Entries taken from a collection:
━━━━━━━━━━━━━━━━━━━━

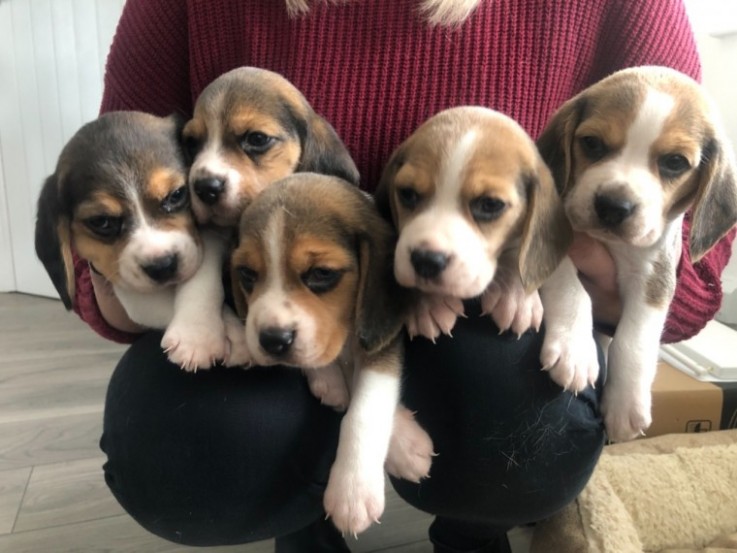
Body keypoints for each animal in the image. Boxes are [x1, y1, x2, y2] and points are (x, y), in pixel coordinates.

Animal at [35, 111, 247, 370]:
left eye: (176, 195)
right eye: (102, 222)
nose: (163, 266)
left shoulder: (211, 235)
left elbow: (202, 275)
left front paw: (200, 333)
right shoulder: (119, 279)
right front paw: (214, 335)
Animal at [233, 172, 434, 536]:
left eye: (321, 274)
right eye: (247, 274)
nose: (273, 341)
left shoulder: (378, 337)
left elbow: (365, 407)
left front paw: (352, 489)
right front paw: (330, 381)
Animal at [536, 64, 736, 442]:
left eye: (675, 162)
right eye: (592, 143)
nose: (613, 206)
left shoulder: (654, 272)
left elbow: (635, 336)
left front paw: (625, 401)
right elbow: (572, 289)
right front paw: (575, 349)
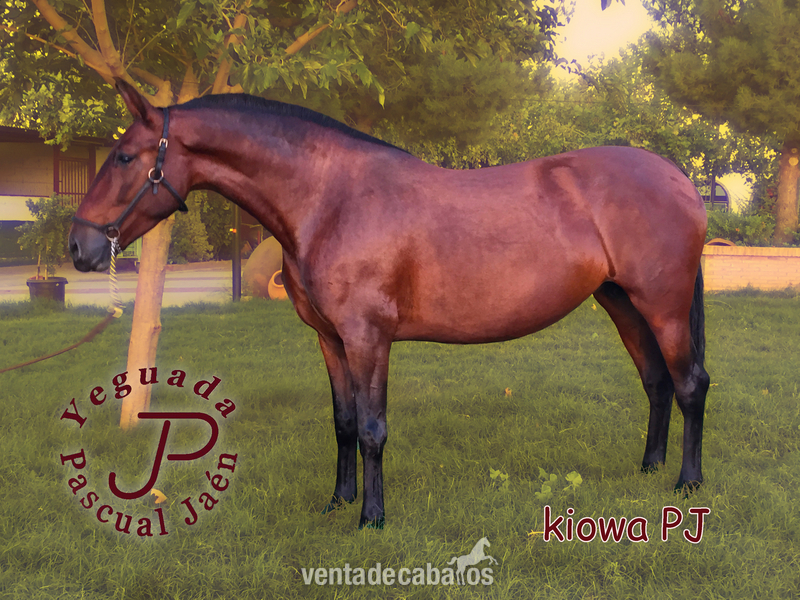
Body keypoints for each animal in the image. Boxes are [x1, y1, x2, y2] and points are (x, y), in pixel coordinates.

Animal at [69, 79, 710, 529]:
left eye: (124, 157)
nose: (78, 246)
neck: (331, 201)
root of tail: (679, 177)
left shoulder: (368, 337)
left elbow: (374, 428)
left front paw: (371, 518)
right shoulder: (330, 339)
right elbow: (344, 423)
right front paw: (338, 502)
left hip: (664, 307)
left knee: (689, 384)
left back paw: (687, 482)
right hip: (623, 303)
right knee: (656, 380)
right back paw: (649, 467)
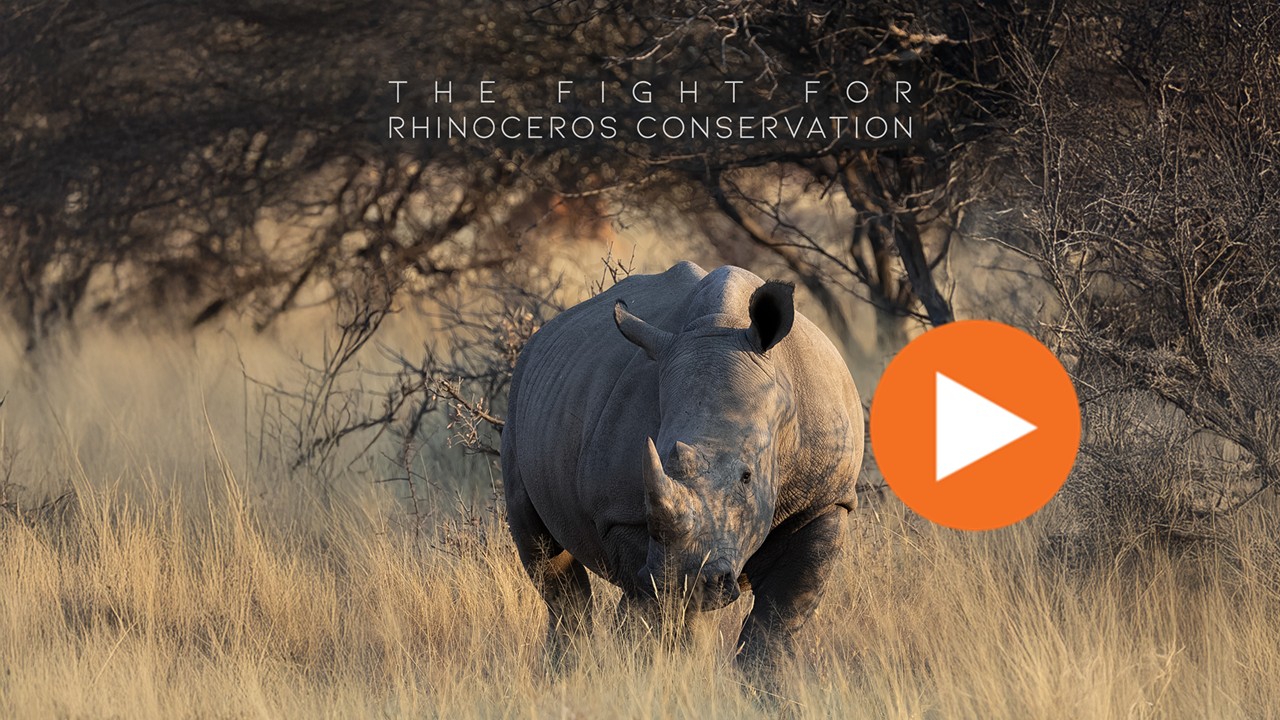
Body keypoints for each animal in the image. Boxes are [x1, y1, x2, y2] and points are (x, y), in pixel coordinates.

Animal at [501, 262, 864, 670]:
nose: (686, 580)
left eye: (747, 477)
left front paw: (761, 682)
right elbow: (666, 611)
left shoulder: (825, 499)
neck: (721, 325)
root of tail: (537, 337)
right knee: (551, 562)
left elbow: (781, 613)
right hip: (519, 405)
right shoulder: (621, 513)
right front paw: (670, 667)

━━━━━━━━━━━━━━━━━━━━

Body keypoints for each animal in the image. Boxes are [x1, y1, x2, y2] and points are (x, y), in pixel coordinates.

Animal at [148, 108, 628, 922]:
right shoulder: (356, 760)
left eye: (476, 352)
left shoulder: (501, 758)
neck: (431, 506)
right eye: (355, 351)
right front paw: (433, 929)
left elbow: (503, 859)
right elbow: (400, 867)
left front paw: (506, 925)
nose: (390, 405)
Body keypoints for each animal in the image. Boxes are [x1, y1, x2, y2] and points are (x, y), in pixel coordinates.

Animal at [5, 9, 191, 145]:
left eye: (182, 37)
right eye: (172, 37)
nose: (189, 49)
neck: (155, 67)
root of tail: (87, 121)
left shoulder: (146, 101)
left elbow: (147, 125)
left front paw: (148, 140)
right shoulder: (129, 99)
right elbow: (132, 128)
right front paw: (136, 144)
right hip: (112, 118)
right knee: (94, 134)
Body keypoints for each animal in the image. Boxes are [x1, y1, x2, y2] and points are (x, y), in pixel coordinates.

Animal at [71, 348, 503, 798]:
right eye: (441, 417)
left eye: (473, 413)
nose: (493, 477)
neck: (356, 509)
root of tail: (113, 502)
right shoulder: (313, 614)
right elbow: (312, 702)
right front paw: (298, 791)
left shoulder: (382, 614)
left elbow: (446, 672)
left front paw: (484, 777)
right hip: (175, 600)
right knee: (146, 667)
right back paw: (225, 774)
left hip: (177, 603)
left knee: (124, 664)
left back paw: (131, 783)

━━━━━━━━━━━━━━━━━━━━

# [Exercise directions]
All lines above from the line with "right knee: (146, 667)" through the line with "left back paw: (131, 783)", both included, are to be set down exactly, with nothing else.

# [Written response]
right knee: (146, 667)
right back paw: (225, 774)
left hip: (177, 603)
left knee: (124, 664)
left back paw: (131, 783)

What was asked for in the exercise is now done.